*Instruction*:
Scan the listing below for the word "times" and copy every line that has it.
*** Records for this exercise Section Begins ***
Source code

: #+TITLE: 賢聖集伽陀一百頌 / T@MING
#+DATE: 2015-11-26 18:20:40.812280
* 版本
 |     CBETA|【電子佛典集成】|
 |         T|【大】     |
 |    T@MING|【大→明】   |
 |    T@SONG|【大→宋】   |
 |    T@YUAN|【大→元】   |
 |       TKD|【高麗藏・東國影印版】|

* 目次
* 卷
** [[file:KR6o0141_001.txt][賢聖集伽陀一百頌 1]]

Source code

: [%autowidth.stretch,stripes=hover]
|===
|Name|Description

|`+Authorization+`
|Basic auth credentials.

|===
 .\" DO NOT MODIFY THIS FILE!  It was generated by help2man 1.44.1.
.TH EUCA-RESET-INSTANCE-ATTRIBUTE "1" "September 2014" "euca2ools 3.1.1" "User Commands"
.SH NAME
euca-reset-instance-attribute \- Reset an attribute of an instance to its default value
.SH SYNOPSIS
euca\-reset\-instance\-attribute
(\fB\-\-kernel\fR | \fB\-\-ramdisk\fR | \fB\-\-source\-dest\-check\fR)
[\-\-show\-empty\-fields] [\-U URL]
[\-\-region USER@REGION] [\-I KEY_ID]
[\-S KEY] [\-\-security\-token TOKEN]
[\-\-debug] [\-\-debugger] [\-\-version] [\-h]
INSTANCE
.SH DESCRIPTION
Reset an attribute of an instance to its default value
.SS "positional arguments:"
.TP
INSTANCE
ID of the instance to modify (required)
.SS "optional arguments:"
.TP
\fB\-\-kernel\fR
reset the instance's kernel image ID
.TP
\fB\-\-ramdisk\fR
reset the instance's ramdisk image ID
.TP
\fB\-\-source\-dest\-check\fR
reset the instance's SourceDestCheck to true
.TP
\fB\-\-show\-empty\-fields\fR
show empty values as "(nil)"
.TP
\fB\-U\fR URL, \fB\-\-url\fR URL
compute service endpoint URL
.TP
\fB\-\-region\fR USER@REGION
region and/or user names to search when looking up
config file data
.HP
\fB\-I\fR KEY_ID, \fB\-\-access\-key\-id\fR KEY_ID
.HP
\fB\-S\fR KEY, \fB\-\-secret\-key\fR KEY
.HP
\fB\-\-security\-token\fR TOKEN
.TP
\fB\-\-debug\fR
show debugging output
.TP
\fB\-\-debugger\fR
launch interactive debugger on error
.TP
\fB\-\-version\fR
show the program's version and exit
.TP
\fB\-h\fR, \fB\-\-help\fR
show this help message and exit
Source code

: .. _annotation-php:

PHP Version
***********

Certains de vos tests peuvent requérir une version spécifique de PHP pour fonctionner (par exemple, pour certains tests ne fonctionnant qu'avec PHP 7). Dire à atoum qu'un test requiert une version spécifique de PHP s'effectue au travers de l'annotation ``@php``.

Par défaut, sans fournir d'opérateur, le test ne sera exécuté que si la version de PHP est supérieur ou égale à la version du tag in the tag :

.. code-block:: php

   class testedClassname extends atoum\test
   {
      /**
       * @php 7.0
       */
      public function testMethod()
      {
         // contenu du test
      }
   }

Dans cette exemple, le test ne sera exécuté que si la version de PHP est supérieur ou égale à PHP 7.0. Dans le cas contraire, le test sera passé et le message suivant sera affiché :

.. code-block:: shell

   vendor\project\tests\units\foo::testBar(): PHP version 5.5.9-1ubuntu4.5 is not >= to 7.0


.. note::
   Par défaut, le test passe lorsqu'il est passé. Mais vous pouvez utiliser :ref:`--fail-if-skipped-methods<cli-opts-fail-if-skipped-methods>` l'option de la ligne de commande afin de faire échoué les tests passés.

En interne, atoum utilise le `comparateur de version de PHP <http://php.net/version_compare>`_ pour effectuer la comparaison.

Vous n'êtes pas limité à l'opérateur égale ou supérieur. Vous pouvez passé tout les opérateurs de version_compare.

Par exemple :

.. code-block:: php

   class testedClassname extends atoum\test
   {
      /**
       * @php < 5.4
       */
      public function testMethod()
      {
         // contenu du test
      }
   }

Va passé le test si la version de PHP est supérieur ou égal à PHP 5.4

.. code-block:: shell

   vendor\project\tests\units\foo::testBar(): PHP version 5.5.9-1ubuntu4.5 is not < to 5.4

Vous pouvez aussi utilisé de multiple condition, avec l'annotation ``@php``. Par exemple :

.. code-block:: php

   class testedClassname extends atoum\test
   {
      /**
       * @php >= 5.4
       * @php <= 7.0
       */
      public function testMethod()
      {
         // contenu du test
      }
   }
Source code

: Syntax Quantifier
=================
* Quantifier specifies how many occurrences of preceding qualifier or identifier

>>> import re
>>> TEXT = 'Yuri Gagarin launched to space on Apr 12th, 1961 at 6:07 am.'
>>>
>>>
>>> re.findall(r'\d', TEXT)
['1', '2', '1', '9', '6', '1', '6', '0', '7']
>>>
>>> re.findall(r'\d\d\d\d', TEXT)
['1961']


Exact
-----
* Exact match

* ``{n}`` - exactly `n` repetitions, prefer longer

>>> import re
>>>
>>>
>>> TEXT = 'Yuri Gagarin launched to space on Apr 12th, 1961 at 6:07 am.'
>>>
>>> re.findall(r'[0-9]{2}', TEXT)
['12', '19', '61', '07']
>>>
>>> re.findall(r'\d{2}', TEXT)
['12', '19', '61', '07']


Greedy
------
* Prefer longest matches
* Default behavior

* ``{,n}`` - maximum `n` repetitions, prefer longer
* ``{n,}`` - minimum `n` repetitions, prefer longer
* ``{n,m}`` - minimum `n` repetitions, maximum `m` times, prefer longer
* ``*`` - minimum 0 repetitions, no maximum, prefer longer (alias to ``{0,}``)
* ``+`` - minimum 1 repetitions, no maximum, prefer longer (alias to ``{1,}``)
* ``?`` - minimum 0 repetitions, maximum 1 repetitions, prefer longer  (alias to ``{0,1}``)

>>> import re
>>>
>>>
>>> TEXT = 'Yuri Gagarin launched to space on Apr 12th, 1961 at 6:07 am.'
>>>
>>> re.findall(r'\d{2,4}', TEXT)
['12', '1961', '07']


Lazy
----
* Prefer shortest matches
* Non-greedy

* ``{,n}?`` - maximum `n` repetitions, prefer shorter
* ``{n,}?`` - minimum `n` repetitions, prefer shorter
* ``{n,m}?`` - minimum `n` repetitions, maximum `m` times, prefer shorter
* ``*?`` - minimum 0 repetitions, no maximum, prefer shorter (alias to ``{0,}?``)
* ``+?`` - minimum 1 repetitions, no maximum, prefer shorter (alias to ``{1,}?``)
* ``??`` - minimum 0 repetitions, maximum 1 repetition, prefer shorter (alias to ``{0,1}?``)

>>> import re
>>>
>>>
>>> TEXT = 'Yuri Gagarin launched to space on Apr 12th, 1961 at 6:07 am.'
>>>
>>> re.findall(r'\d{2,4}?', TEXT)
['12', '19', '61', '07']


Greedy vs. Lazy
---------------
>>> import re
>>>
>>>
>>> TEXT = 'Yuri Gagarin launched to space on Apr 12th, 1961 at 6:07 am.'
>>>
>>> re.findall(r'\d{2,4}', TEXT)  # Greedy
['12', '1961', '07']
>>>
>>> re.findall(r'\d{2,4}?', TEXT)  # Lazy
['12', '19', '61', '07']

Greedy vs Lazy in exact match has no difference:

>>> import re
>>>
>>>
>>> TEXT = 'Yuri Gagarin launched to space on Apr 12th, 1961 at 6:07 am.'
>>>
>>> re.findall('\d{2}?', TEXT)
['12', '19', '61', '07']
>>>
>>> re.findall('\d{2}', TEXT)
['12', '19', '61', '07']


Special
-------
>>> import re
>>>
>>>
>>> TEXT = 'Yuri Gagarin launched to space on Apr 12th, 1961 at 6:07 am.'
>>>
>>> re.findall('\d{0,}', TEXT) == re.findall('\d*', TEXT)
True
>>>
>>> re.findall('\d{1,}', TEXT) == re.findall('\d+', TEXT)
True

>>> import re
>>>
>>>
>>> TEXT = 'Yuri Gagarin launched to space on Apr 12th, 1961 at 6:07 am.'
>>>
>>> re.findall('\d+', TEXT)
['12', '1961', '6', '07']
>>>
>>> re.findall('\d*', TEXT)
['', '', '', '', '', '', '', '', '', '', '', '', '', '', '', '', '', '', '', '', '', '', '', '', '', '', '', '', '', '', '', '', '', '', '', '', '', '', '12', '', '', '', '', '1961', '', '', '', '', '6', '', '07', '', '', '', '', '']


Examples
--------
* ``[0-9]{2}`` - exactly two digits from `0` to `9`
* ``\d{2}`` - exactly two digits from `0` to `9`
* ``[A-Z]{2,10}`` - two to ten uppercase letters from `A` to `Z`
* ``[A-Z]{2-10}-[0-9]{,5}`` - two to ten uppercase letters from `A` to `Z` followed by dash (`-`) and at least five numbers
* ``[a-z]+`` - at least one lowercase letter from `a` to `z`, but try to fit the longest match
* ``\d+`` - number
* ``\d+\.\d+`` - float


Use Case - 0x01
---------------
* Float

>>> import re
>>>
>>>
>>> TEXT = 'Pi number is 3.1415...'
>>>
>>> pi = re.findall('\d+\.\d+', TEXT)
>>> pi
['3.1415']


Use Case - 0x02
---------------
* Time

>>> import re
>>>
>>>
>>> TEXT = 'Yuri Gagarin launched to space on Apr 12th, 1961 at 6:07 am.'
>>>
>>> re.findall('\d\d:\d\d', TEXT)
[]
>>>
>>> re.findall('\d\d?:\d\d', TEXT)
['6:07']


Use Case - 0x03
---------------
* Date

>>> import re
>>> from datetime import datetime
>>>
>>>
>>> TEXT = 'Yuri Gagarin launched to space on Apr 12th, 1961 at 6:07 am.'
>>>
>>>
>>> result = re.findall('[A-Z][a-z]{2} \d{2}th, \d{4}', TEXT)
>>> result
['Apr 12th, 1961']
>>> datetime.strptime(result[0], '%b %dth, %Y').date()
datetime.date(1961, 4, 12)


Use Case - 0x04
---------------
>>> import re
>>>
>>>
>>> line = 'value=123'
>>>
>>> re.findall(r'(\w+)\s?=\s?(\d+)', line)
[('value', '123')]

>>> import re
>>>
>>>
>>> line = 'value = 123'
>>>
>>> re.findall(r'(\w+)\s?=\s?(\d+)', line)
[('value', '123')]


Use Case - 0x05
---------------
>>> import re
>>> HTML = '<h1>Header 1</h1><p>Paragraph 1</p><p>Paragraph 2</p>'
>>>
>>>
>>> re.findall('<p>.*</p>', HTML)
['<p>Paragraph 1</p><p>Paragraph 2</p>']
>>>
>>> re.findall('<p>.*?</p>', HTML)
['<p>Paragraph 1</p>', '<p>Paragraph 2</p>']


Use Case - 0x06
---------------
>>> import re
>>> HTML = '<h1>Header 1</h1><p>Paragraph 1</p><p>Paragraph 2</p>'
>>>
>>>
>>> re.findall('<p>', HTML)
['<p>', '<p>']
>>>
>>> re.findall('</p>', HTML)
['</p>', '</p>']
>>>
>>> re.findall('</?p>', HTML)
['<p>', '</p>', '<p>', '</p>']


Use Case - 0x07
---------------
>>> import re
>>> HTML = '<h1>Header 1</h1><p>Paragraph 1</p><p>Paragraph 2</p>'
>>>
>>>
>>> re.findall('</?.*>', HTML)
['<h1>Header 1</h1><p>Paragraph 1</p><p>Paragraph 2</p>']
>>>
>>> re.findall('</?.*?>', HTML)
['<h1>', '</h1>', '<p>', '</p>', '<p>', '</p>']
*** Records for this exercise Section Ends ***
*Written reply*:
* ``{n,m}`` - minimum `n` repetitions, maximum `m` times, prefer longer
* ``{n,m}?`` - minimum `n` repetitions, maximum `m` times, prefer shorter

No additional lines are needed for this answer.